SOLUZIONI: “Ogni ricetta o idea in questo caso risulterebbe un tabù: accontenterebbe qualcuno ma non tutti. Ovviamente finire i campionati sarebbe la cosa più giusta ma questo virus inaspettato e scientificamente illogico ha bloccato ogni cosa. Al momento e nel prossimo futuro non credo che si potranno sostenere economicamente tante squadre professionistiche così come si perderanno posti di lavoro anche nel calcio: quindi molte compagini scompariranno con i Presidenti, che sono coloro che fanno calcio, che avranno meno possibilità economiche.
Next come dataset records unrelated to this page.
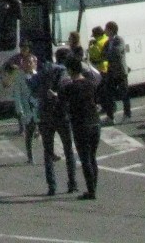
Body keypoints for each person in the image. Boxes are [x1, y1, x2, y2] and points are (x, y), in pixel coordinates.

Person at [59, 51, 102, 201]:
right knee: (93, 157)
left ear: (71, 70)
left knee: (85, 159)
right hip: (95, 123)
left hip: (81, 125)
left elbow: (62, 102)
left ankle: (91, 191)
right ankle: (93, 187)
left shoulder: (70, 87)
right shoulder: (90, 84)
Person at [36, 46, 77, 197]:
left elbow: (34, 88)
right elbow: (66, 92)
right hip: (61, 114)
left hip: (45, 115)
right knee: (68, 150)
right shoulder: (64, 72)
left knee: (48, 152)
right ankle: (72, 183)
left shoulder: (45, 70)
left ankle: (51, 186)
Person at [6, 48, 39, 162]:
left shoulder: (38, 76)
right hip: (27, 110)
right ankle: (30, 156)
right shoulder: (20, 77)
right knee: (29, 134)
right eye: (27, 62)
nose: (29, 64)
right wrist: (19, 110)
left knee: (44, 133)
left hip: (38, 110)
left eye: (32, 62)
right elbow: (17, 94)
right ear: (23, 64)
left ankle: (50, 153)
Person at [99, 22, 130, 122]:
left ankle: (127, 114)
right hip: (111, 71)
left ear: (111, 30)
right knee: (108, 94)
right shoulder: (108, 42)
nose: (105, 31)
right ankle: (110, 116)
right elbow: (102, 54)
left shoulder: (118, 40)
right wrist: (108, 54)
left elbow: (117, 52)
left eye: (106, 29)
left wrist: (108, 54)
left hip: (120, 71)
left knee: (124, 93)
Nelle scorse ore sono state già fatte alcune ipotesi per il futuro dei nostri campionati: così si perderebbero tanti posti tra i professionisti accontentando, però, chi ha vinto e chi doveva retrocedere”.

SERIE D/H: “In questo girone molte compagini, oltre al Bitonto primo in classifica, potrebbero fare la serie C sia per blasone che per solidità societaria: tra queste potrebbero richiederlo il Foggia, il Taranto e il Cerignola senza dimenticare il gran campionato fatto dal Sorrento. Non credo che in altri gironi possano esserci molte richieste, soprattutto al nord: in quello I potrebbe trarre benefici, oltre al Palermo primo, anche il Savoia mentre in quello G la Turris. Comunque, per ogni cosa servirà una legge emanata dal Governo: bisogna ricordarsi che in D ci sono calciatori che con quei soldi portano avanti famiglie. Prima della sospensione questo raggruppamento stava rispecchiando non tanto il valore delle rose ma ciò che ogni squadra ha fatto sul campo”.

IL TARANTO: “Questa squadra ha un blasone troppo grande per la serie D con ogni avversaria che quando vi gioca contro raddoppia le forze facendo diventare quella gara una finale. Li, non viene perdonato nulla e quindi in D diventa difficile: è una piazza che non c’entra niente con questi campionati ma il calcio è una scienza non esatta. Bisogna credere nel lavoro e prendere persone che si conoscono e che possano lavorare in sintonia raggiungendo gli obiettivi: prendere chi ha vinto l’anno prima non vuol dire che, per forza, debba vincere anche dopo. Quando si comincia un campionato bisogna essere consapevoli di andare in mare e quest’ultimo lo puoi trovare calmo o burrascoso: nel secondo caso servono persone che possano calmarlo”.

IL FUTURO: “In questo momento dell’anno è prematuro parlare di futuro. Sicuramente, fa piacere che il mio nome venga accostato a qualche club: vuol dire che ho lasciato un buon ricordo. Per fare bene serve un mix di giovani che non vanno presi tanto per: su questi bisogna poterci lavorare con la consapevolezza che un domani possano essere una risorsa economica per la società. Non vanno prsi per risparmiare. Assieme a loro vanno inseriti dei forti over. Il risparmio non porta mai al guadagno…”.